### Job item
Using the regridding tutorial, answer these:
1. Which two pressure levels go into the first custom level axis?
2. Which function does the alternate regridder import from regrid2?
3. What fill value is set when the variable with id 'masked_slp' is created?

### Extract provided
------------------------------
Lets create axis which contains only 850 hPa and 200 hPa pressure levels


In [ ]:
# Lets create our own level axis
levAxis = cdms2.createAxis([850., 200.], id='level')
levAxis.designateLevel()
levAxis

In [ ]:
# do pressure regrid
u_850_200 = u.pressureRegrid(levAxis)
print "Original U shape", u.shape
print "After pressure regrided u shape", u_850_200.shape
u_850_200.getLevel()
  • Alternate regridder (generate it as function)

In [ ]:
# import PressureRegridder function from regrid2 module
from regrid2 import PressureRegridder
# generate the function by passing in & out level axis as args
# PressureRegridder will be used to regrid over level axis
verticalRegridFunc = PressureRegridder(u.getLevel(), levAxis)
# pass the data into the function which we generated in just above!
u_new = verticalRegridFunc(u)
print "Original U shape", u.shape
print "After pressure regrided u shape", u_850_200.shape
  • We can do regrid even different level axis like as follows

In [ ]:
import numpy
lev_50_intervals = numpy.arange(1000, 10, -50)
print lev_50_intervals
# Lets create our own level axis
lev50Axis = cdms2.createAxis(lev_50_intervals, id='level')
lev50Axis.designateLevel()
print lev50Axis

In [ ]:
# do pressure regrid
u_50_intervals = u.pressureRegrid(lev50Axis)
print "Original U shape", u.shape
print "After pressure regrided u shape", u_50_intervals.shape
u_50_intervals.getLevel()
  • We can retain the function 'verticalRegridFunc(data)' in the scope of program and use it, whenever we need to convert same ingrid data into that outgrid resolution.
  • Also uv-cdat supports other regridders like
    • BicubicRegridder,
    • BilinearRegridder,
    • ConservativeRegridder,
    • CrossSectionRegridder,
    • DistwgtRegridder,
    • ESMFRegrid,
    • ESMP,
    • & more

In [ ]:
# return the available module functions
import regrid2
dir(regrid2)
cdms2 - Using mask
  • Modify the masked array of the data by
      - get masked array from one dataset or create it by yourself
      - set that masked array to another dataset 

In [ ]:
# get the mask array from ds1 (sst) data
sst_mask = cdms2.MV2.getmask(ds1(order='tyx'))  # or 'ds1.mask' will return the same
print 'sst_mask.shape after reorder = ', sst_mask.shape
print sst_mask.__class__
# So we resize the mask with respect to ds3
sst_mask = sst_mask.resize(ds3.shape)
# ds3.info()
# Create new variable with new mask 
ds4 = cdms2.createVariable(ds3[:], mask=sst_mask, id='masked_slp', fill_value=1.e+20)
------------------------------
[Dataset records]
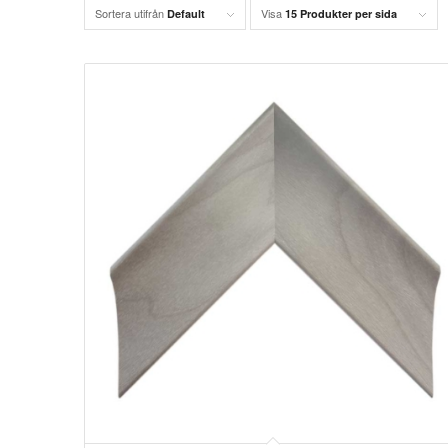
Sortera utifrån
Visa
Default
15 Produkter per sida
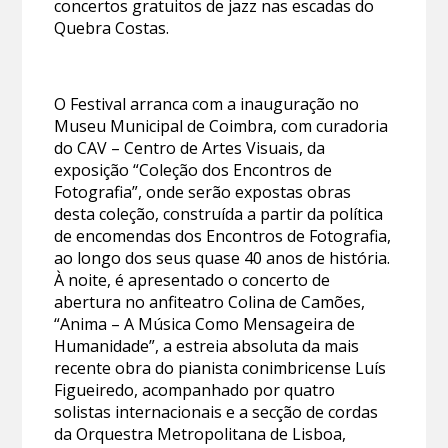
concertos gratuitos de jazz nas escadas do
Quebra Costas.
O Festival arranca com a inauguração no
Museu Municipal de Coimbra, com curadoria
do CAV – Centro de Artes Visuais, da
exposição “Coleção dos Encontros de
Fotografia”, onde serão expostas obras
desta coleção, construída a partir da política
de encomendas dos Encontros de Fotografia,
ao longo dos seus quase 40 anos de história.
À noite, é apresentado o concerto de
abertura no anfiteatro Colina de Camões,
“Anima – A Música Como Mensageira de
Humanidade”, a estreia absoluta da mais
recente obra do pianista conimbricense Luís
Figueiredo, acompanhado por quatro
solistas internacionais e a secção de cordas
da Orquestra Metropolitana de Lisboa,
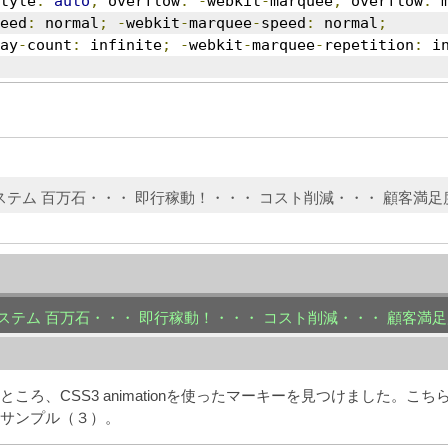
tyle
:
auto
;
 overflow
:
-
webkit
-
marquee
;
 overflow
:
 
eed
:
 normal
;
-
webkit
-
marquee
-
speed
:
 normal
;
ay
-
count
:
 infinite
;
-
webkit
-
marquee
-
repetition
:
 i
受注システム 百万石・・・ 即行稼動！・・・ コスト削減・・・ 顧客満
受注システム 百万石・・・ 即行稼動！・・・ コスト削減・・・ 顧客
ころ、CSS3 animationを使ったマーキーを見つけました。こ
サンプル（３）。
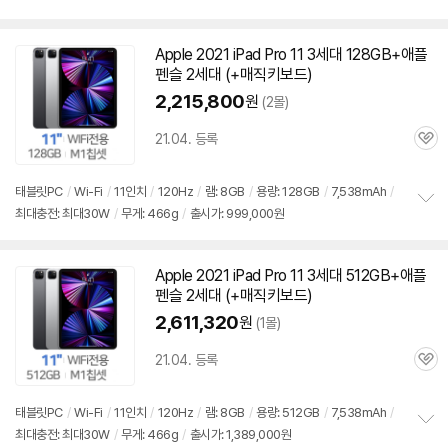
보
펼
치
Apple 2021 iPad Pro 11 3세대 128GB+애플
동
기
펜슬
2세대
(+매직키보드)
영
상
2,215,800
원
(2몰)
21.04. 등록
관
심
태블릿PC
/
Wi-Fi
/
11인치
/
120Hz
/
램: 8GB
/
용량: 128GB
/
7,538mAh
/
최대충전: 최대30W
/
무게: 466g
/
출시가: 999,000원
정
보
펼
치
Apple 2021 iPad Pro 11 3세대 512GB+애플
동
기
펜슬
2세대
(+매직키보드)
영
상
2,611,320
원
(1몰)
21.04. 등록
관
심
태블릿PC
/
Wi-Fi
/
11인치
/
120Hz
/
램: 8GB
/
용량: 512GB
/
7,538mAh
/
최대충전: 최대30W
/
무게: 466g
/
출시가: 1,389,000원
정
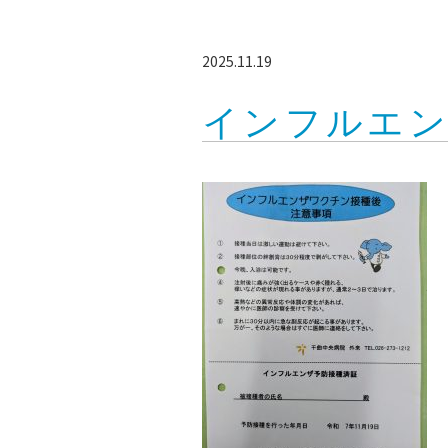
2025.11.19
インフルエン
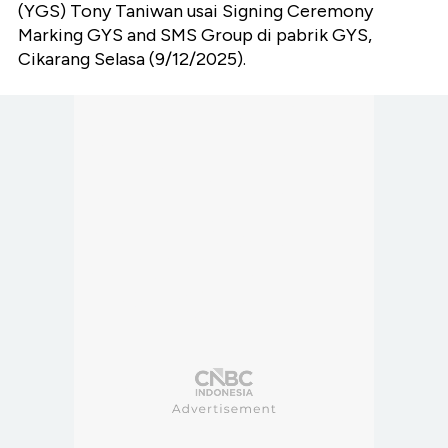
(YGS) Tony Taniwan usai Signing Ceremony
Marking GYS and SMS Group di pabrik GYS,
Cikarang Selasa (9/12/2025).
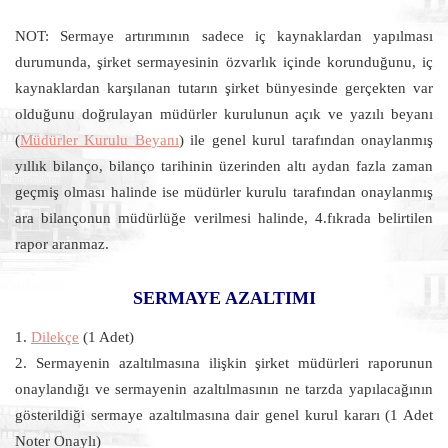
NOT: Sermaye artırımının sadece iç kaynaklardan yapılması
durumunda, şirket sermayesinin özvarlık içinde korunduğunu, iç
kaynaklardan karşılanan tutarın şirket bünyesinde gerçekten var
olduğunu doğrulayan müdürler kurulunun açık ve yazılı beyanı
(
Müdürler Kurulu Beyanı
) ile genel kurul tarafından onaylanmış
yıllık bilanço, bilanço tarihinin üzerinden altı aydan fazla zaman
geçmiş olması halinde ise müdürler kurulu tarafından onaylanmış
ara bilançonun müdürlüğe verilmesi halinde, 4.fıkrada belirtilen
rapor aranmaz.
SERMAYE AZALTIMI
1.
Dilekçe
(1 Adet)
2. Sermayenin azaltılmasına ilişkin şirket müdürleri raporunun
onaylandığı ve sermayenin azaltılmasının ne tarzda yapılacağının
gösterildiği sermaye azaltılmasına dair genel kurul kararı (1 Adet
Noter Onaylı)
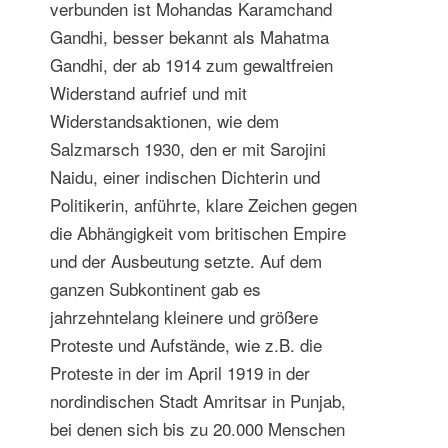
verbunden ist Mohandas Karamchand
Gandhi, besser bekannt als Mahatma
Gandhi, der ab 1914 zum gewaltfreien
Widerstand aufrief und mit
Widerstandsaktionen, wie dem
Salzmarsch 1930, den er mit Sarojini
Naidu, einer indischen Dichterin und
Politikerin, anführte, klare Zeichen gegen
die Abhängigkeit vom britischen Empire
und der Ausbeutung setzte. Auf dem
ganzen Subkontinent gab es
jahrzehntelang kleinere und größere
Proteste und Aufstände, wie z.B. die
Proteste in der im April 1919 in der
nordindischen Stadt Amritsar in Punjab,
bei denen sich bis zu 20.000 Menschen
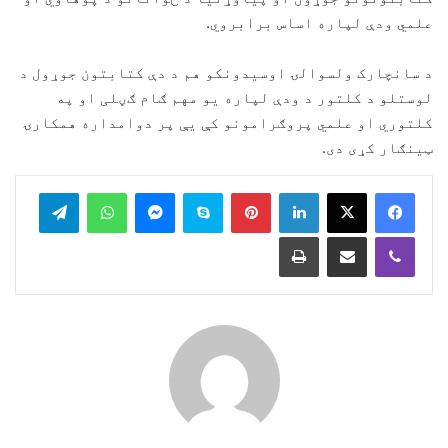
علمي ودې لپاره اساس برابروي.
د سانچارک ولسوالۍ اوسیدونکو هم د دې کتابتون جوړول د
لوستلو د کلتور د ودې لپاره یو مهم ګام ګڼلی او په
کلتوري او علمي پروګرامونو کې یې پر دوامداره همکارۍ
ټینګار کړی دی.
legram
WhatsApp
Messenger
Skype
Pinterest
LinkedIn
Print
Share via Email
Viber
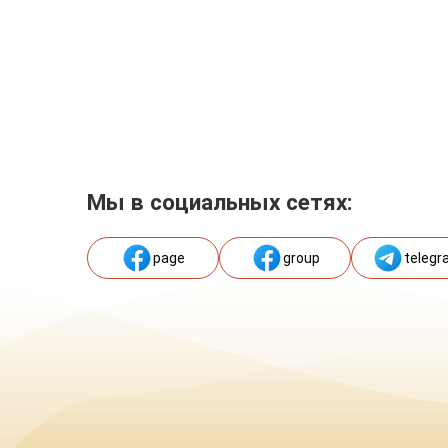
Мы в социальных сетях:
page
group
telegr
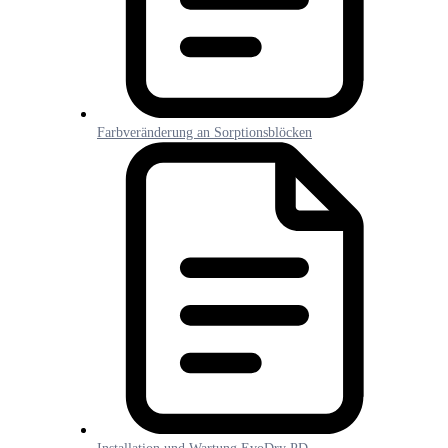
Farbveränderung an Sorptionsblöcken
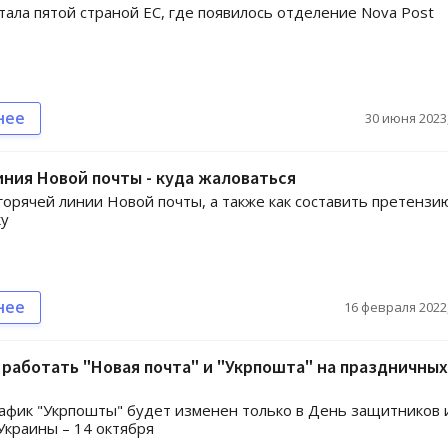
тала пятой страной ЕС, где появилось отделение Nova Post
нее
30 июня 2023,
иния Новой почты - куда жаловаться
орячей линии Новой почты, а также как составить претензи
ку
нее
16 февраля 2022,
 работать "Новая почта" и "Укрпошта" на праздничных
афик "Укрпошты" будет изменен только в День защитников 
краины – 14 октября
------------------------------
### Expected output
1. 850 hPa and 200 hPa
2. PressureRegridder
3. 1.e+20